Where your proposal/model loses me is the rebate. To be fair, payment problems can already take a server down today, an unpaid license or an unpaid VPS bill has a similar effect. The difference is that today there is exactly one person responsible per server, and that person gets the payment reminders, notices the problem and can fix it on the spot. With these proposed boosts, capacity depends on the payment status of every boosting member. One expired credit card among ten boosters and the server quietly loses a slot, and someone bounces off a full server. Of course, the visibility part could be solved with some sort of boost overview for the server, tied to the permission system, so the admin or anyone with the right permissions can see which boosts are active and which one lapsed (or are about to expire). But even then, I think seeing the problem isn’t the same as fixing it. The admin still can’t touch someone else’s payment method, so the only person who can actually resolve it is the member whose card expired, and that person is usually the last one to notice. That’s a lot of support pain designed in on purpose.

The math is the other thing. The subscription money does come in, but with your option 1 pricing the rebate sends the same amount straight back out: a subscriber who assigns all 12 boosts pays 12 dollars and removes 12 dollars from server bills. Our income stays exactly where it was, we just handed out 12 extra slots plus a lot of billing complexity around them. The model only earns something on boosts that people pay for but never assign, and that seems like a shaky base for a licensing model. Your option 2 pricing would fix our side of that math, but you already wrote down yourself why buyers would find it pointless, and honestly the same applies here: someone with a single friend group pays 12 dollars to avoid a 1 dollar conversation.

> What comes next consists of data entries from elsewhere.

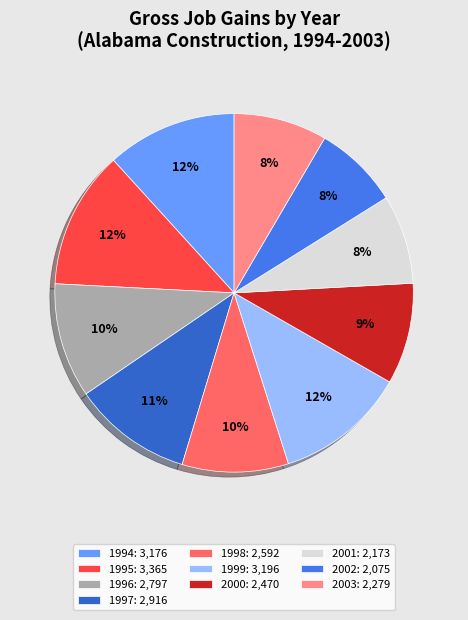

Count the number of slices in the pie.

10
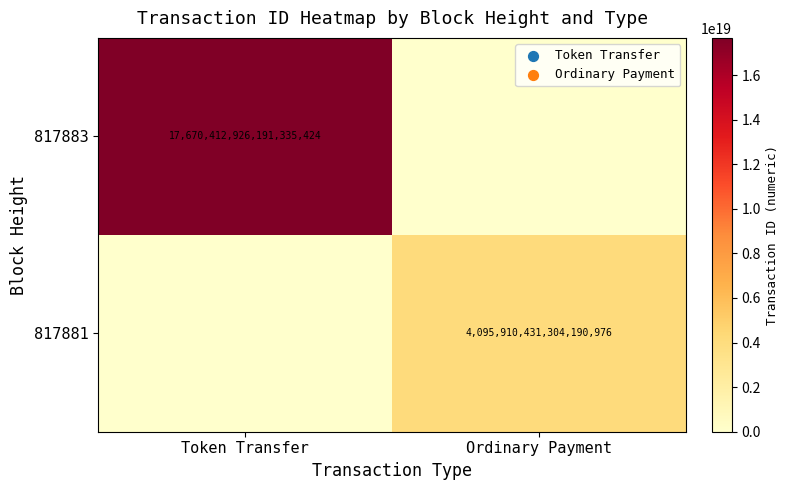

The 817883 series shows 4412265191817495552 at Token Transfer. True or false?

False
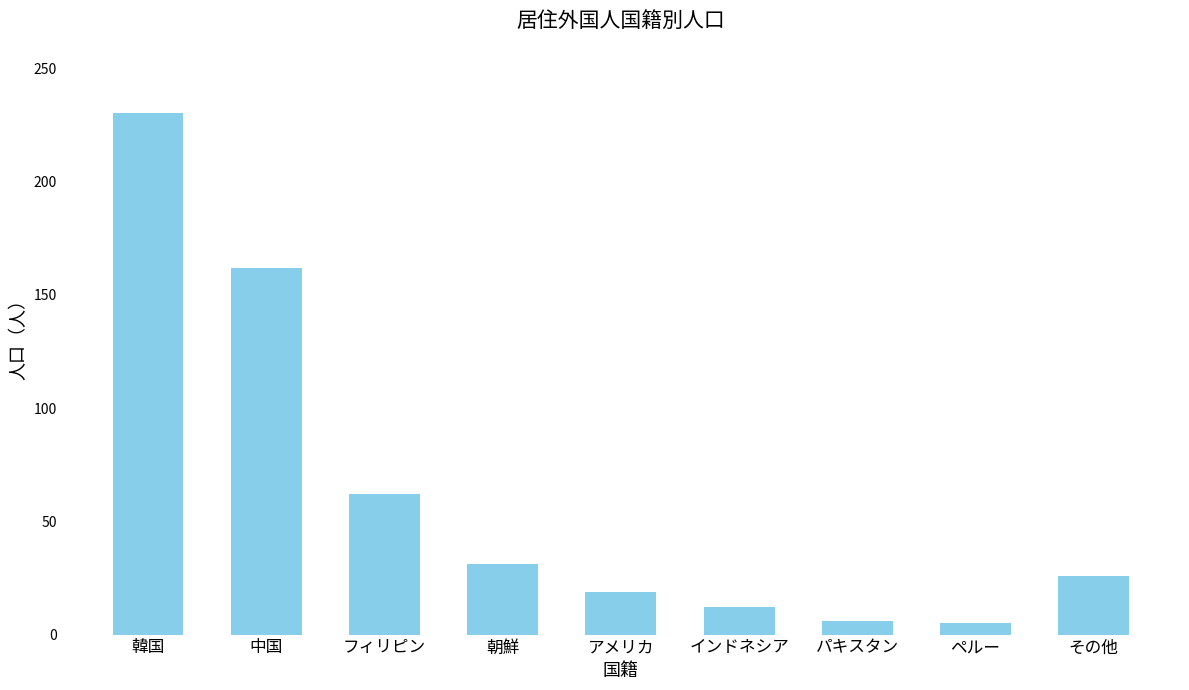

The chart shows a value of 12 at インドネシア. True or false?

True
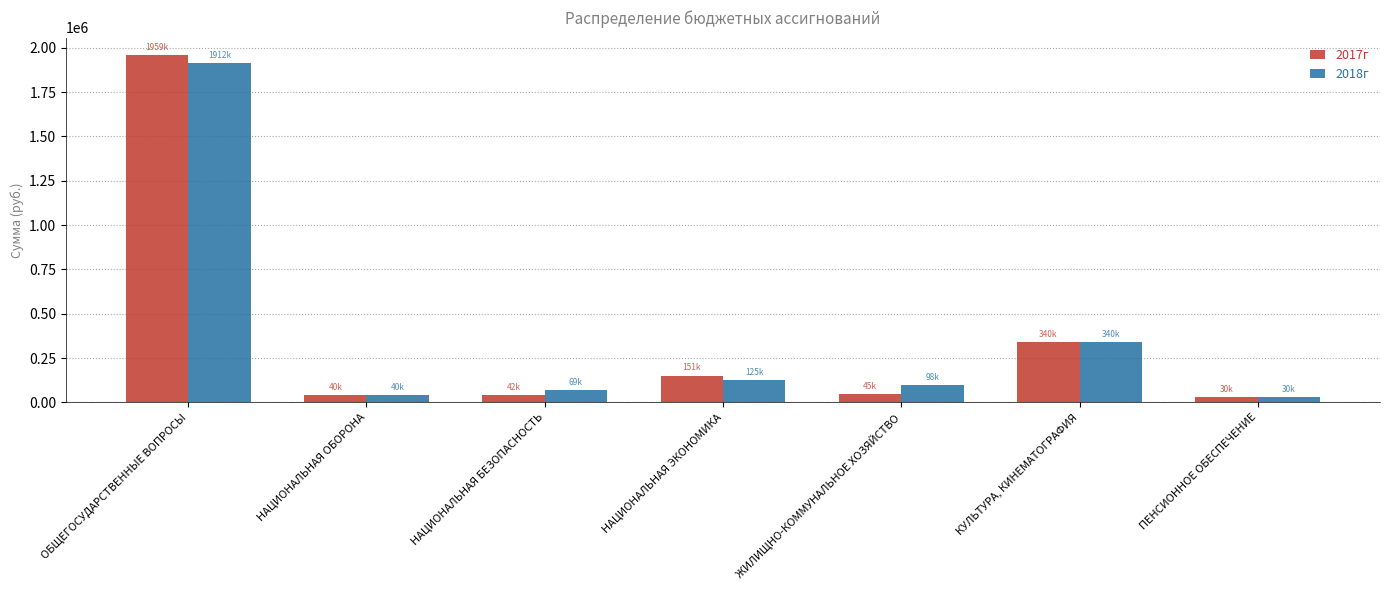

What is the sum of the 2018г values at НАЦИОНАЛЬНАЯ ЭКОНОМИКА and НАЦИОНАЛЬНАЯ ОБОРОНА?

164800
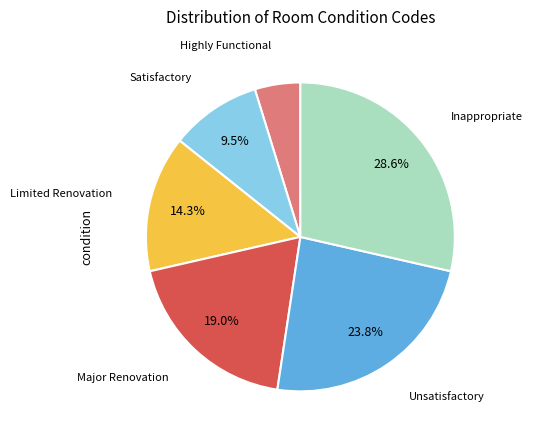

The Limited Renovation slice represents 14% of the pie. True or false?

True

On the “client license” part: you could fairly point out that server licensing already costs money, so this wouldn’t suddenly make TeamSpeak “paid” in that sense. Agreed. The difference to me is where the price sits. Today one admin handles the license and everyone else just connects, no individual user ever deals with a price or has to even think about that (unless they have/had to pay for the TS3 Mobile App). A client-side subscription changes that deal for the first time, even as an optional add-on. And the people currently comparing us to Discord and/or other alternatives are exactly the ones who react the most to a price tag on the client/product, no matter how optional it actually is. And yes, explaining that properly would be our job, both on the implementation/design side and in marketing the feature, but if the same problem can be solved without creating the explanation problem in the first place, I’d personally take that route.

The slotless mode is the one part that I don’t agree with. A server nobody can join without a personal subscription flips the whole thing from “someone pays for the server” to “everyone pays to connect”, and that’s simply not what TeamSpeak is about in my view. If a paid option on the client side ever exists, it should unlock extras, not access. That’s also why Nitro never really backfired on Discord: it only gates perks, and nobody has ever been unable to join a server because they didn’t have it.

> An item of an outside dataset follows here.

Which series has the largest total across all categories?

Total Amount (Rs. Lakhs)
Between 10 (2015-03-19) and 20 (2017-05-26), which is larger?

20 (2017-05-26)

Where I think you’re onto something is the pain point underneath. To me it reads as a payment question more than a licensing question. Letting members chip in on a server’s license directly would remove the awkward money conversation without touching the client at all.

Either way, I’ll pass this along to the team, including the pricing feedback from your preamble. Can’t promise any outcome from your proposal, but a post argued this well is easy to share with the team :D

And again, if I misunderstood anything, please feel free to correct me.